The competition to be in the choir was open to supporters of the 64 clubs in Round 3 of the FA Cup this year. Thankfully we weren’t judged on our singing; we just had to write something about what the FA Cup meant to us. I wrote about the joy of going to watch Birmingham City’s 1956 semi-final at Hillsborough and the misery of watching the final on TV.
I sent in my competition entry before we played West Bromwich Albion and was hoping to see Blues at Wembley. But I ended up watching Arsenal and Aston Villa. A lot of people assumed I’d be backing Arsenal but I actually felt fairly neutral. Of course I want Blues to win when Blues play Villa but, when Blues are not involved, I also tend to support the underdogs. After we’d sang on the pitch, we went back to the Press Room, our base for rehearsals on Friday and Saturday, changed out of our club colours, grabbed our bags and went to watch the game. One of the Songs of Praise staff had a bunch of tickets and handed them to us as we left the room. I ended up in the Villa end and I must admit I felt a great deal of sympathy for them as the gloom settled in the second half. This was despite the fact that a couple of Villa fans had booed me as the choir left the pitch. All clubs have a few idiot fans. One Villa fan, who had recognised me from the interview on Midlands Today, provided some balance by exchanging a few friendly words with me at half time.

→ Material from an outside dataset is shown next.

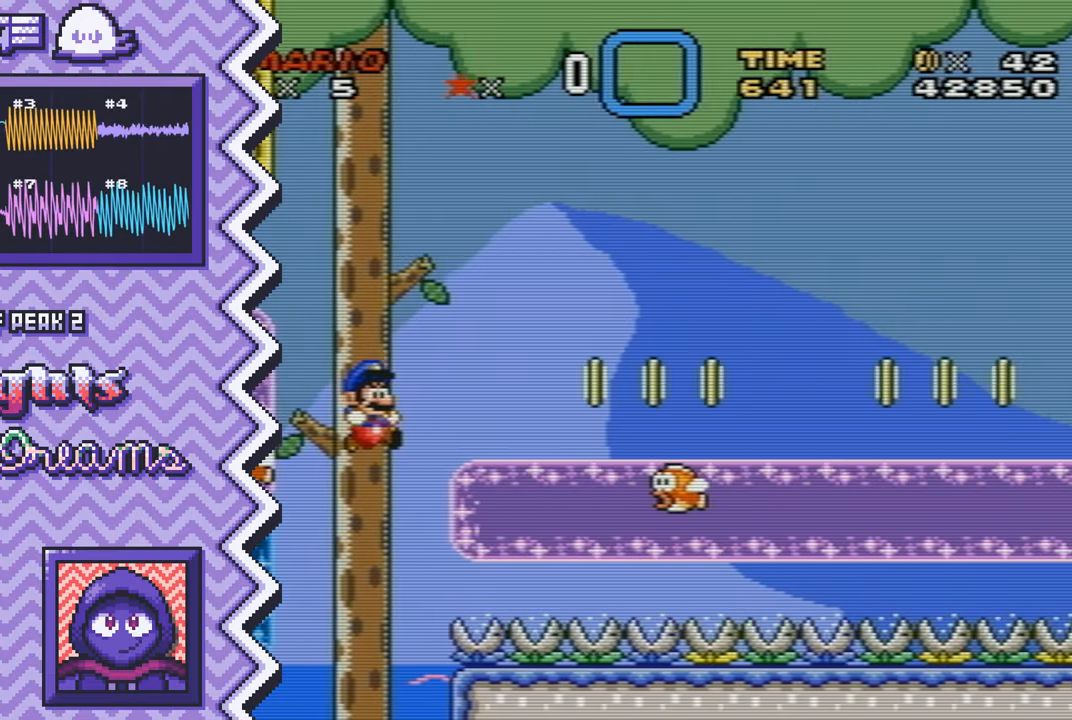
{"buttons": [], "events": [[33, "X", "up"], [150, "A", "down"], [267, "A", "up"], [384, "B", "down"], [501, "B", "up"]]}
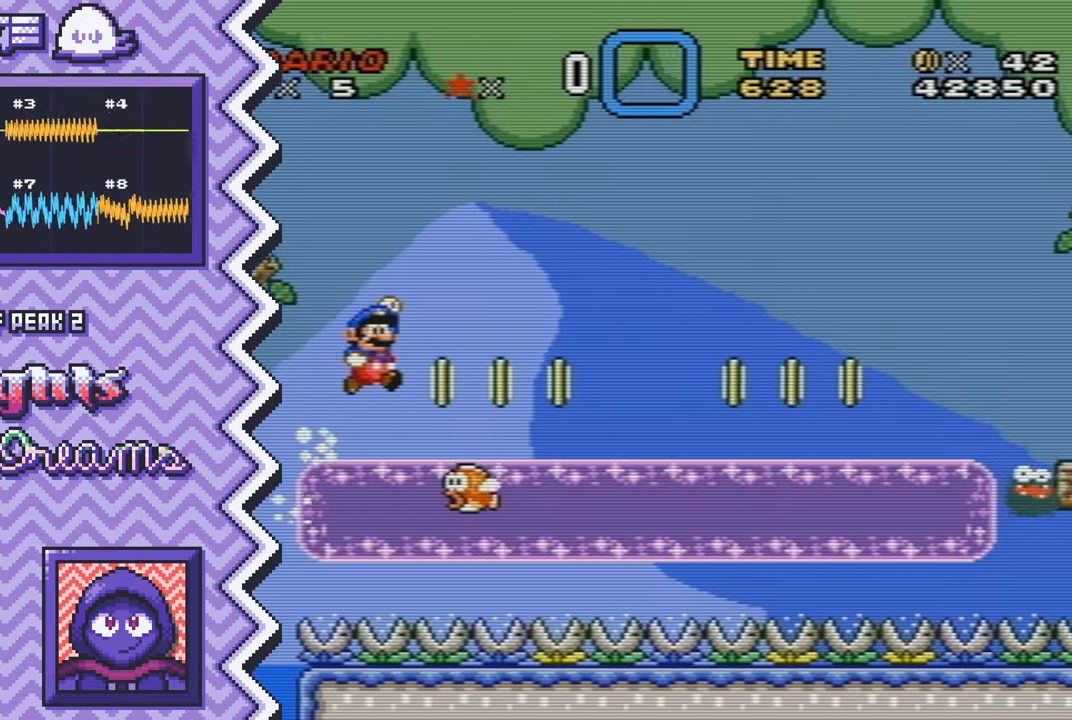
{"buttons": [], "events": [[116, "Y", "down"], [250, "Y", "up"], [367, "X", "down"], [483, "X", "up"]]}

I think that the Fans Choir was a brilliant idea and on the whole well organised. My one quibble would be with the person who thought the fans should be arranged by colour of shirt so that it would look good from above. I would imagine that the short man in the back row who couldn’t see the conductor didn’t think much of that idea either. But the Songs of Praise staff worked very hard to get us to Wembley and look after us. Steve Thompson, our conductor, was lovely and made us want to sing well.
It was fun to have a few moments of fame. On Friday morning, Radio WM sent a taxi to take me to the Sacred Heart club in Aston for a short interview with Daz Hale. In the evening I was interviewed by Nick Owen on Midlands Today, together with Dan Beasley, who represented Aston Villa in the choir. It was also interesting to get a glimpse behind the scenes of Wembley and TV productions. Midlands Today was filmed in the Match of the Day studio. The TV crew sometimes shot an introduction to someone after that person had left. For example, the bit showing us clapping Roy Hodgson was filmed after he’d left the room and his place had been taken by a woman telling us to applaud her.
Roy told us that in his pre game team talks he would tell players to believe in themselves and their preparation. And in the one and a half days we spent at Wembley we certainly had lots of preparation. We did vocal exercises and sang Abide with me innumerable times. We practiced walking on and off the pitch on Friday afternoon, Saturday morning and again on Saturday afternoon. When we walked on I followed Susan, the Fulham fan, and when we walked off I was behind Kevin of Blyth Spartans. We were so well drilled that when it came to the performance we got on and off the pitch on time. It went by in a flash and was over in no time at all.
But some of us did sing the hymn one more time. As we gathered in the bar of our hotel after the game, our picture appeared on the TV and someone started to sing. The rest of us joined in and we belted out Abide with me as we stood in a group with drinks in our hands, not in a formation decreed by someone else. We were just a bunch of good friends, singing together in a bar. And that, for me, was our best rendition of the hymn and my favourite memory.
At a time when the corruption in FIFA was in the headlines, our choir showed the good side of football — that it can be about making friends and having fun.